INSTRUCTIONS FOR THE TASK: Check every line of the data below for the string "fruit", and copy the ones that hold it.

-- DATASET ENTRIES follows --

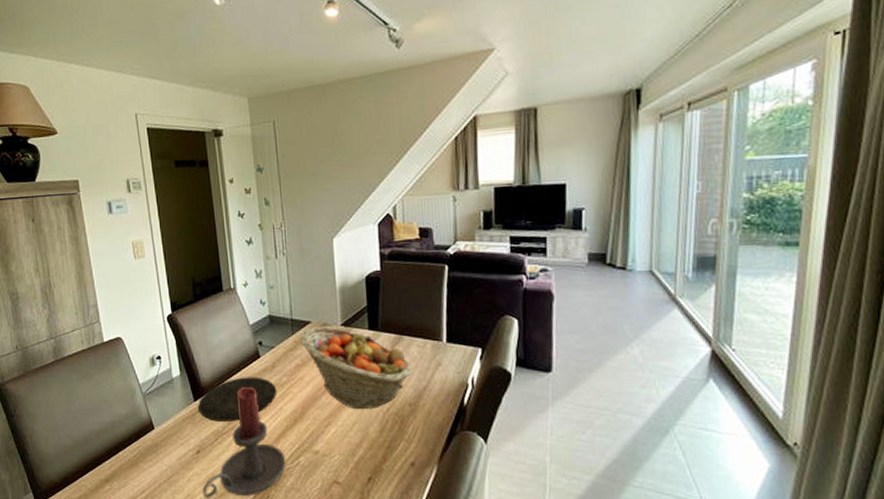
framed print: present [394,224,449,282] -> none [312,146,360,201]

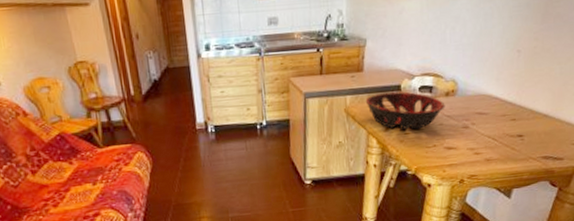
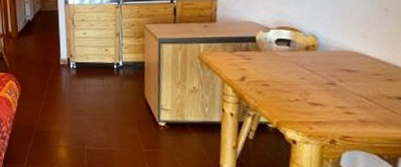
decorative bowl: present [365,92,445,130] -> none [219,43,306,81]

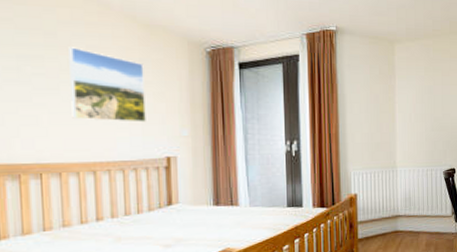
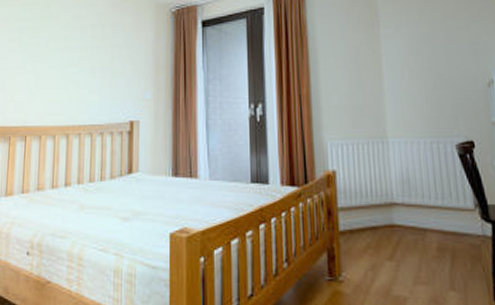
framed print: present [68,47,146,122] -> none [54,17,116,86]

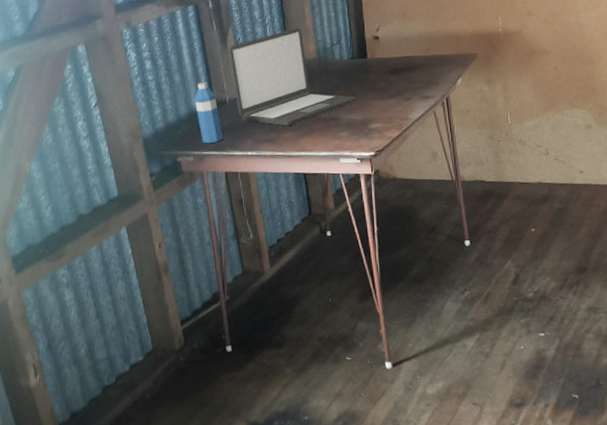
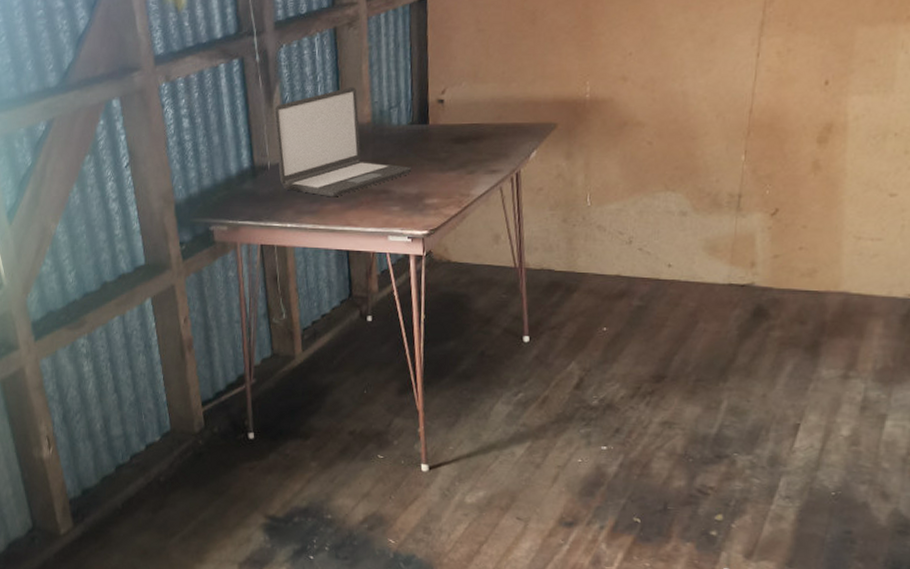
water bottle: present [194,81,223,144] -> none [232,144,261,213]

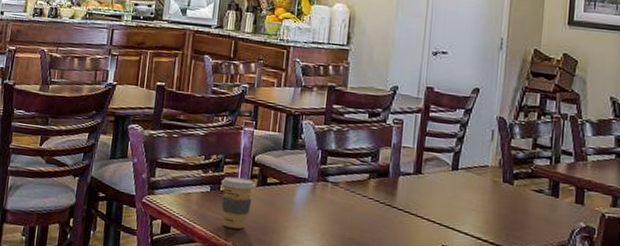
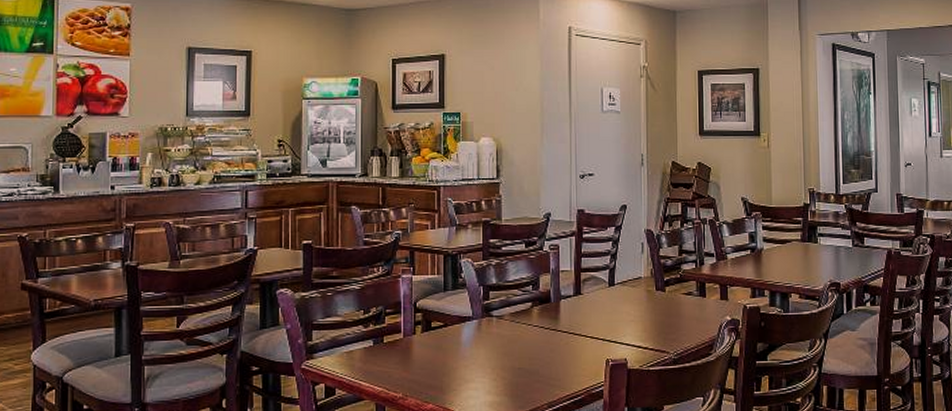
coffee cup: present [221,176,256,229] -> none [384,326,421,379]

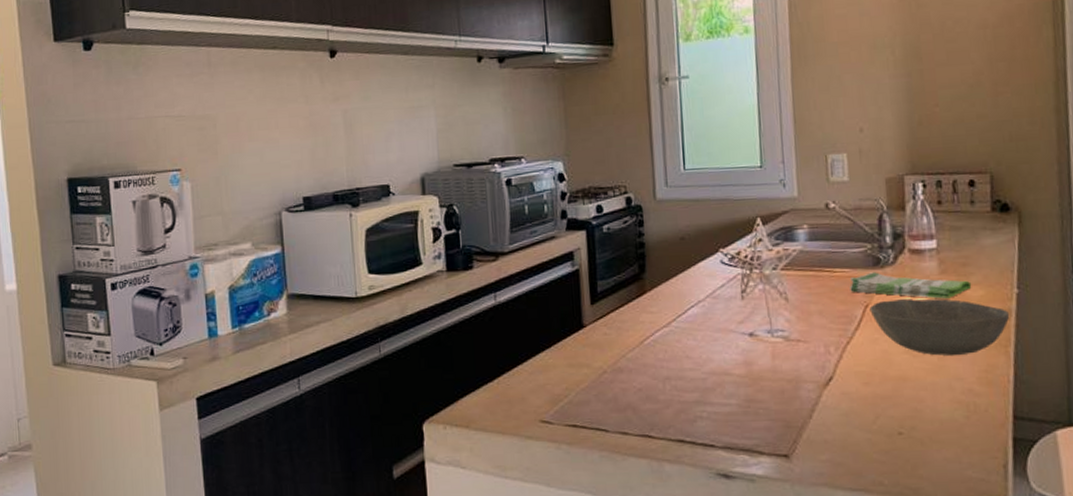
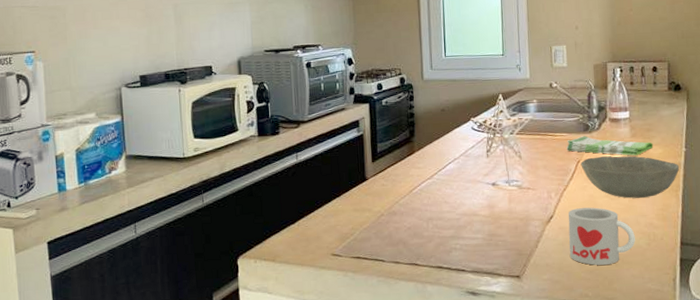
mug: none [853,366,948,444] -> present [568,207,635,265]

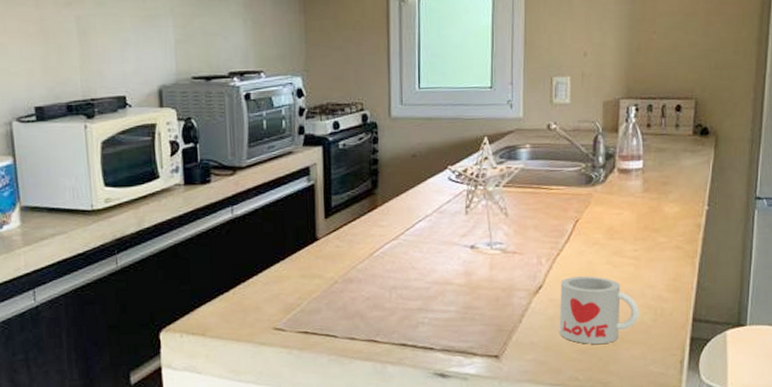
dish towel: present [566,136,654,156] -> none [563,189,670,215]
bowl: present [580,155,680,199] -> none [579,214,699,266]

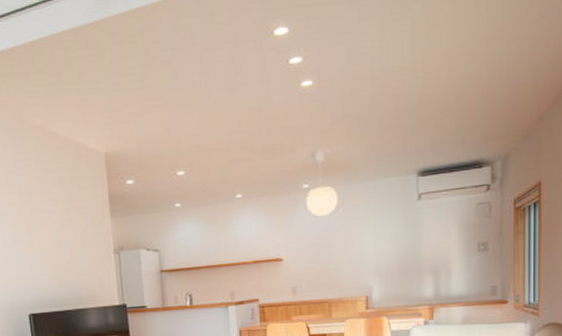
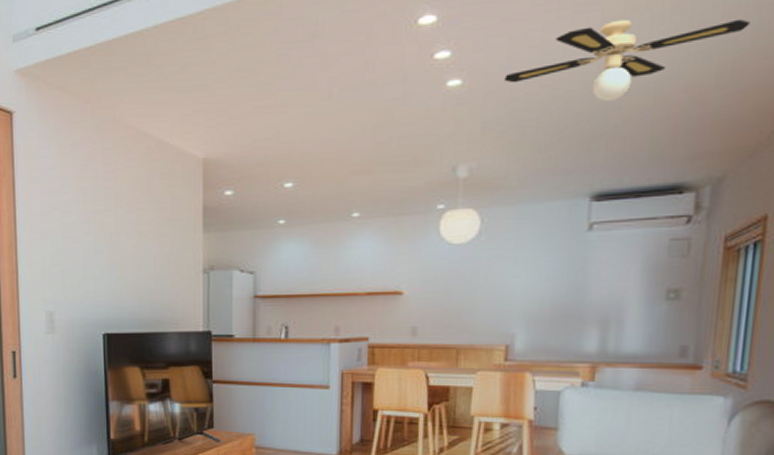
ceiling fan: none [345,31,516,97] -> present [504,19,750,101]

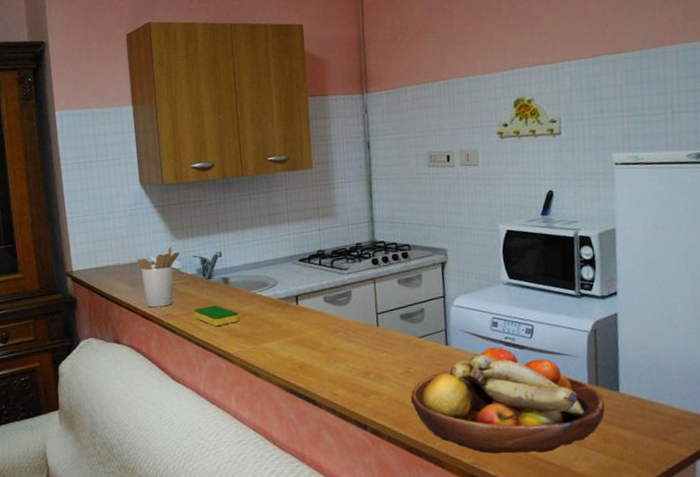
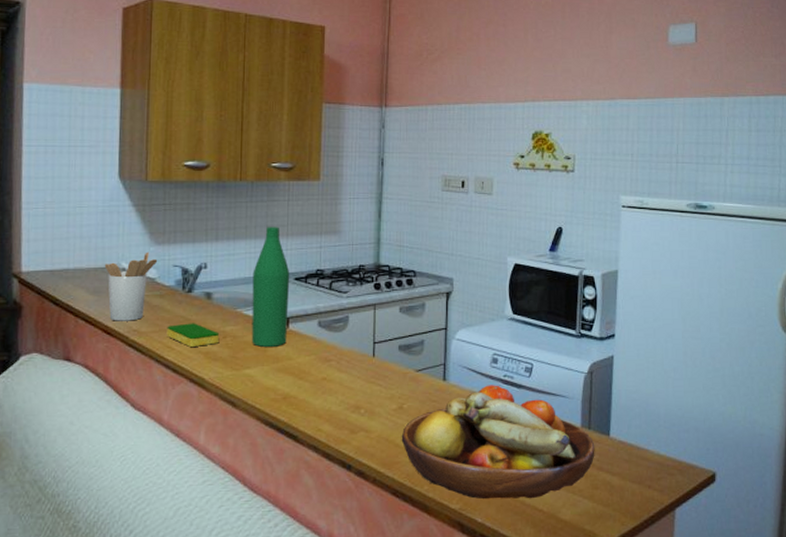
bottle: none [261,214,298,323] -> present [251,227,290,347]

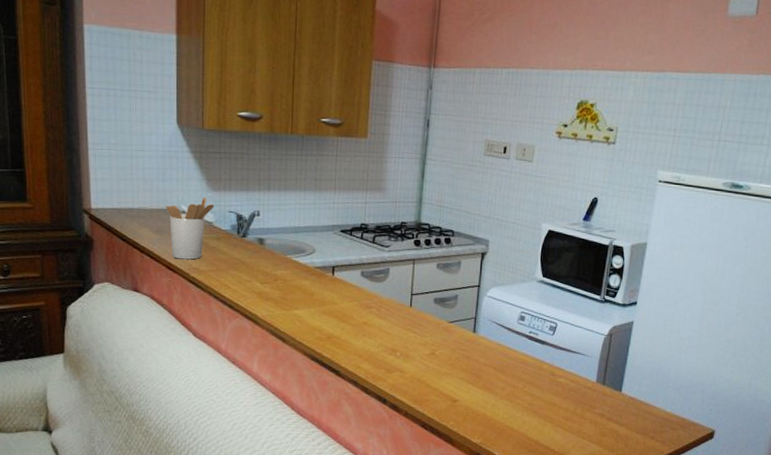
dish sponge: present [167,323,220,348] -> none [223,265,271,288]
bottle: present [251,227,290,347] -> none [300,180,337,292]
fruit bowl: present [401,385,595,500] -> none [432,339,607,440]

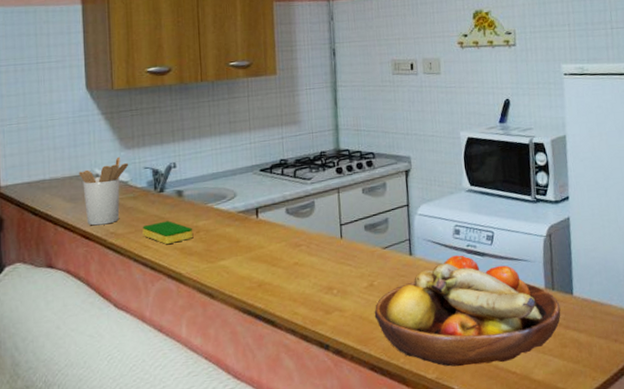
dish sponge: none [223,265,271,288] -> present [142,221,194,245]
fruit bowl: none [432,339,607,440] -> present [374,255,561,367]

-- DATASET ENTRIES concluded --

EXERCISE ANSWER:
fruit bowl: present [401,385,595,500] -> none [432,339,607,440]
fruit bowl: none [432,339,607,440] -> present [374,255,561,367]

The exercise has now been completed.